The best thing you can do is to keep quiet and let Von Plaanden drop.
Otherwise, you'll have Miss Brewster the center of--"
"Keep your tongue from that lady's name!" warned Carroll.
"You're giving a good many orders," said the other slowly. "But I'll do almost anything just now to keep you peaceable, and to convince you that you must let Von Plaanden strictly alone."
"Just as surely as I meet him," said the Southerner ominously, "on my word of honor--"
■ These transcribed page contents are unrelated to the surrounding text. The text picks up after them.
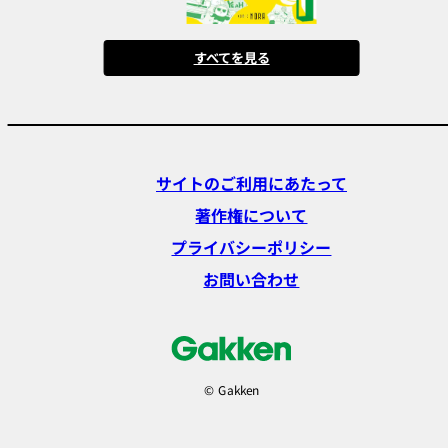
すべてを見る
サイトのご利用にあたって
著作権について
プライバシーポリシー
お問い合わせ
© Gakken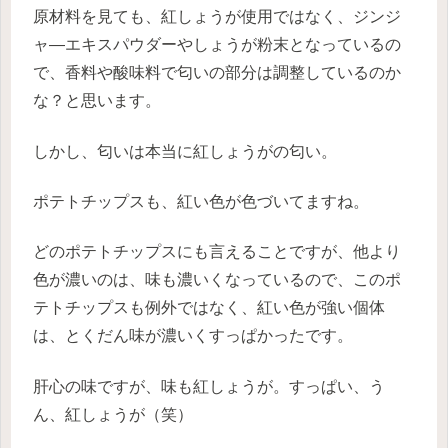
原材料を見ても、紅しょうが使用ではなく、ジンジ
ャ―エキスパウダーやしょうが粉末となっているの
で、香料や酸味料で匂いの部分は調整しているのか
な？と思います。
しかし、匂いは本当に紅しょうがの匂い。
ポテトチップスも、紅い色が色づいてますね。
どのポテトチップスにも言えることですが、他より
色が濃いのは、味も濃いくなっているので、このポ
テトチップスも例外ではなく、紅い色が強い個体
は、とくだん味が濃いくすっぱかったです。
肝心の味ですが、味も紅しょうが。すっぱい、う
ん、紅しょうが（笑）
"Wait a moment," broke in the other sharply. "Don't commit yourself until you've heard me. Just around the corner from here is a cuartel. It isn't a nice clean jail like ours at home. Fleas are the pleasantest companions in the place. When a man--particularly an obnoxious foreigner--lands there, they are rather more than likely to forget little incidentals like food and water. And if he should happen to be of a nation without diplomatic representation here, as is the case with the United States at present, he might well lie there incomunicado until his hearing, which might be in two days or might not be for a month. Is that correct, Mr. Raimonda?"
"Essentially," confirmed the Caracunan.
"When you are through trying to frighten me--" began Carroll contemptuously.
"Frighten you? I'm not so foolish as to waste time that way. I'm trying to warn you."